Ask a Pro with Brandog for February 2015

Welcome to our first monthly article for Brandog’s “Ask a Pro” column. This month we asked Dr. Joanna Paul of about dog appeasing pheromones or DAP. Be sure and check out her website for the many great articles and follow her on Twitter via @CreatureClinic.

Question:  Can you tell us about dog appeasing pheromone (DAP)? We know it is used for dogs with anxiety. What are the uses as far as aggressiveness in dogs?

Dog appeasing pheromone (Adaptil) is a synthetic version of the pheromone puppies smell while suckling from their mother. It is comforting and can be useful as part of management or prevention of anxiety problems in dogs, or in situations that are stressful. Useful situations include when you bring your new puppy into its new home, or for adult dogs with separation anxiety or noise phobias. It generally isn’t recommended for use in aggression, as it has the potential to make aggression worse by increasing a dog’s confidence. Having said that, there are many reasons for aggression, and a lot of dogs that behave aggressively are doing so out of anxiety or fear, so it is worth discussing Adaptil as an option with a veterinarian.

Question:  Can I use it to calm my aggressive dog so he can socialize with other dogs and with people?

If you have a dog who has shown signs of aggression towards other dogs or people in the past, I would be very reluctant to suggest trying anything that might put any other animals or people at risk. The best option if you are concerned that your dog is exhibiting aggressive behavior is to make an appointment with your vet who can then offer you more options or refer you further if necessary. It’s important to realize that Adaptil alone is rarely effective for changing behaviors, and works best when used as part of a bigger strategy.

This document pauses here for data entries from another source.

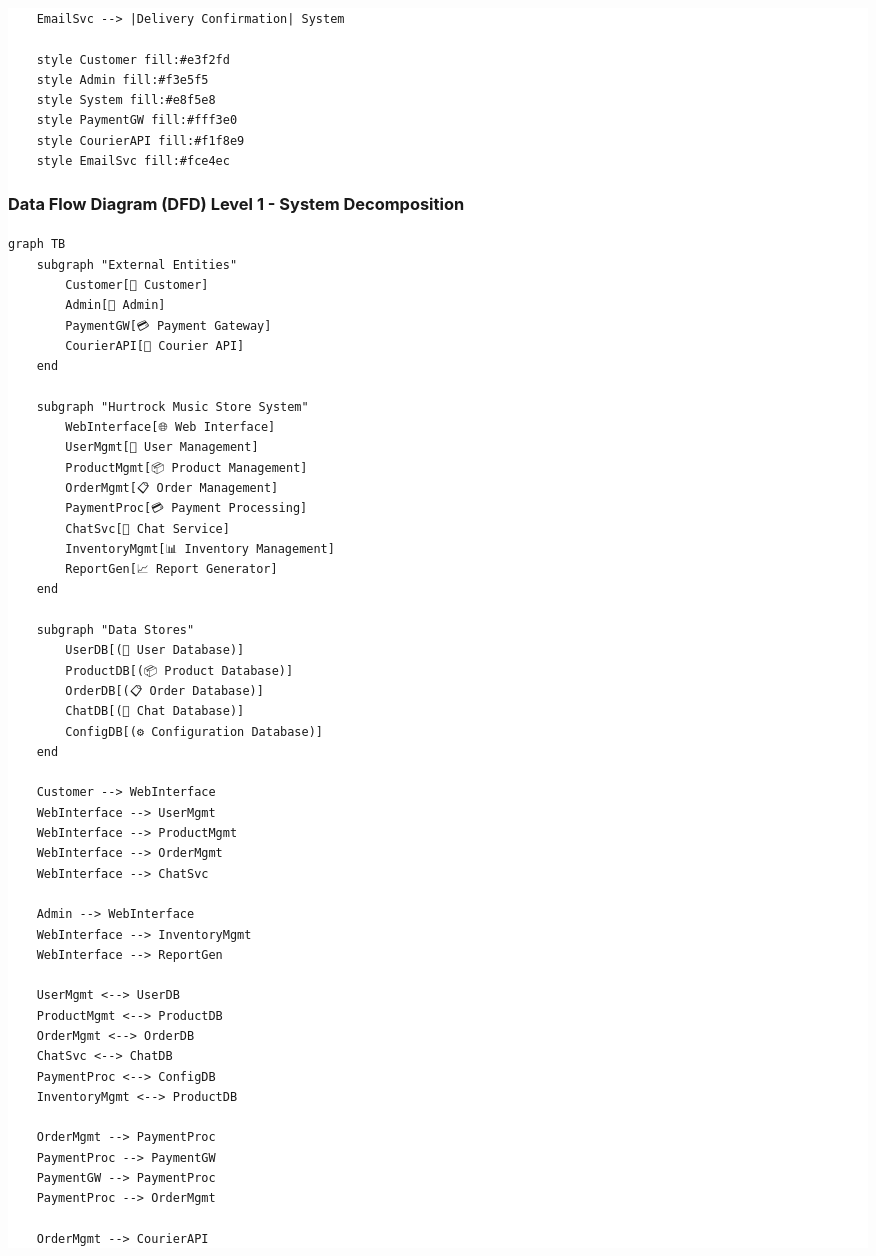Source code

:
 ```mermaid
    EmailSvc --> |Delivery Confirmation| System
    
    style Customer fill:#e3f2fd
    style Admin fill:#f3e5f5
    style System fill:#e8f5e8
    style PaymentGW fill:#fff3e0
    style CourierAPI fill:#f1f8e9
    style EmailSvc fill:#fce4ec
```

### Data Flow Diagram (DFD) Level 1 - System Decomposition

```mermaid
graph TB
    subgraph "External Entities"
        Customer[👤 Customer]
        Admin[👤 Admin]
        PaymentGW[💳 Payment Gateway]
        CourierAPI[🚚 Courier API]
    end
    
    subgraph "Hurtrock Music Store System"
        WebInterface[🌐 Web Interface]
        UserMgmt[👥 User Management]
        ProductMgmt[📦 Product Management]
        OrderMgmt[📋 Order Management]
        PaymentProc[💳 Payment Processing]
        ChatSvc[💬 Chat Service]
        InventoryMgmt[📊 Inventory Management]
        ReportGen[📈 Report Generator]
    end
    
    subgraph "Data Stores"
        UserDB[(👥 User Database)]
        ProductDB[(📦 Product Database)]
        OrderDB[(📋 Order Database)]
        ChatDB[(💬 Chat Database)]
        ConfigDB[(⚙️ Configuration Database)]
    end
    
    Customer --> WebInterface
    WebInterface --> UserMgmt
    WebInterface --> ProductMgmt
    WebInterface --> OrderMgmt
    WebInterface --> ChatSvc
    
    Admin --> WebInterface
    WebInterface --> InventoryMgmt
    WebInterface --> ReportGen
    
    UserMgmt <--> UserDB
    ProductMgmt <--> ProductDB
    OrderMgmt <--> OrderDB
    ChatSvc <--> ChatDB
    PaymentProc <--> ConfigDB
    InventoryMgmt <--> ProductDB
    
    OrderMgmt --> PaymentProc
    PaymentProc --> PaymentGW
    PaymentGW --> PaymentProc
    PaymentProc --> OrderMgmt
    
    OrderMgmt --> CourierAPI
```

Question:  Can you suggest any other remedy if a dog needs a little help such as medications?

Medications definitely play a part in management of most cases of aggression. This is because aggression is often secondary to anxiety. Like in humans, anxiety is a genuine illness. It involves an imbalance of neurotransmitters in the brain, and this can be addressed partially with medications. Of course there’s much more to it than popping a pill every day, and a comprehensive plan for managing the behavior needs to be worked out with a professional. Another thing that sometimes helps for anxiety-related behavior is a thunder shirt. It can help a dog feel secure by being tight around their body, a bit like be wrapped up snug in a blanket.

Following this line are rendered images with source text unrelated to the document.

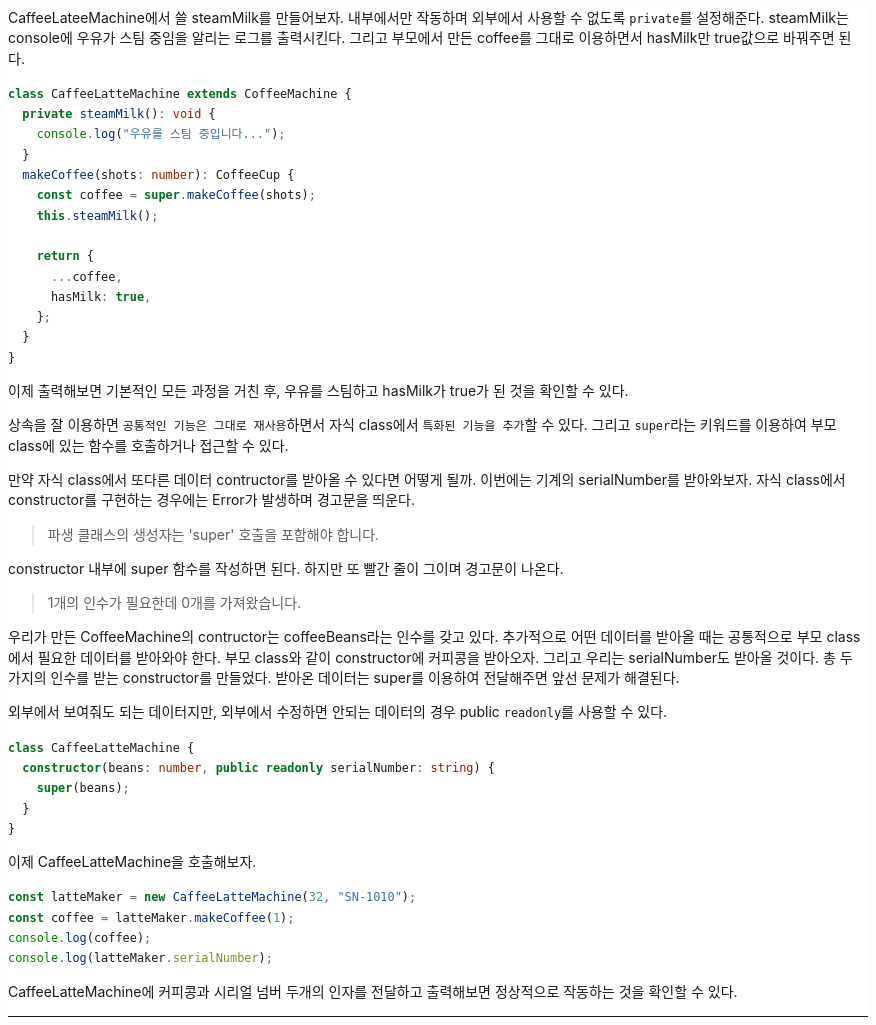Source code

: CaffeeLateeMachine에서 쓸 steamMilk를 만들어보자. 내부에서만 작동하며 외부에서 사용할 수 없도록 `private`를 설정해준다. steamMilk는 console에 우유가 스팀 중임을 알리는 로그를 출력시킨다. 그리고 부모에서 만든 coffee를 그대로 이용하면서 hasMilk만 true값으로 바꿔주면 된다.

```ts
class CaffeeLatteMachine extends CoffeeMachine {
  private steamMilk(): void {
    console.log("우유를 스팀 중입니다...");
  }
  makeCoffee(shots: number): CoffeeCup {
    const coffee = super.makeCoffee(shots);
    this.steamMilk();

    return {
      ...coffee,
      hasMilk: true,
    };
  }
}
```

이제 출력해보면 기본적인 모든 과정을 거친 후, 우유를 스팀하고 hasMilk가 true가 된 것을 확인할 수 있다.

상속을 잘 이용하면 `공통적인 기능은 그대로 재사용`하면서 자식 class에서 `특화된 기능을 추가`할 수 있다. 그리고 `super`라는 키워드를 이용하여 부모 class에 있는 함수를 호출하거나 접근할 수 있다.

만약 자식 class에서 또다른 데이터 contructor를 받아올 수 있다면 어떻게 될까. 이번에는 기계의 serialNumber를 받아와보자. 자식 class에서 constructor를 구현하는 경우에는 Error가 발생하며 경고문을 띄운다.

> 파생 클래스의 생성자는 'super' 호출을 포함해야 합니다.

constructor 내부에 super 함수를 작성하면 된다. 하지만 또 빨간 줄이 그이며 경고문이 나온다.

> 1개의 인수가 필요한데 0개를 가져왔습니다.

우리가 만든 CoffeeMachine의 contructor는 coffeeBeans라는 인수를 갖고 있다. 추가적으로 어떤 데이터를 받아올 때는 공통적으로 부모 class에서 필요한 데이터를 받아와야 한다. 부모 class와 같이 constructor에 커피콩을 받아오자. 그리고 우리는 serialNumber도 받아올 것이다. 총 두 가지의 인수를 받는 constructor를 만들었다. 받아온 데이터는 super를 이용하여 전달해주면 앞선 문제가 해결된다.

외부에서 보여줘도 되는 데이터지만, 외부에서 수정하면 안되는 데이터의 경우 public `readonly`를 사용할 수 있다.

```ts
class CaffeeLatteMachine {
  constructor(beans: number, public readonly serialNumber: string) {
    super(beans);
  }
}
```

이제 CaffeeLatteMachine을 호출해보자.

```ts
const latteMaker = new CaffeeLatteMachine(32, "SN-1010");
const coffee = latteMaker.makeCoffee(1);
console.log(coffee);
console.log(latteMaker.serialNumber);
```

CaffeeLatteMachine에 커피콩과 시리얼 넘버 두개의 인자를 전달하고 출력해보면 정상적으로 작동하는 것을 확인할 수 있다.

---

Question:  When is it time to get meds for a dog? Should you seek training first?

This is a great question. I don’t believe aggression is something you can ‘train’ out of a dog. It’s an emotional state, so is very different to teaching a dog to sit or roll over. That doesn’t mean there are not wonderful trainers out there who have an understanding of managing these types of problems, but I wouldn’t call it training. I would say seek the advice of a veterinarian with a professional interest in behavior and see what or who they can recommend. When is it time to get meds? That’s difficult to answer, and varies depending on the individual dog, the owners, the experiences the dog has had, and the environment the dog is in. Aggression is not something that can ever be cured, it can only be controlled. The most important factor with any aggressive dog is safety. If there is a risk to the safety of those in contact with the dog then the situation needs to change. While that may involve medications and behavioral modification, (while avoiding risky situations), sometimes it may well involve rehoming the dog to a more appropriate environment, or in some cases, euthanasia.

Many thanks to Dr. Paul for giving our readers a better understanding of DAP.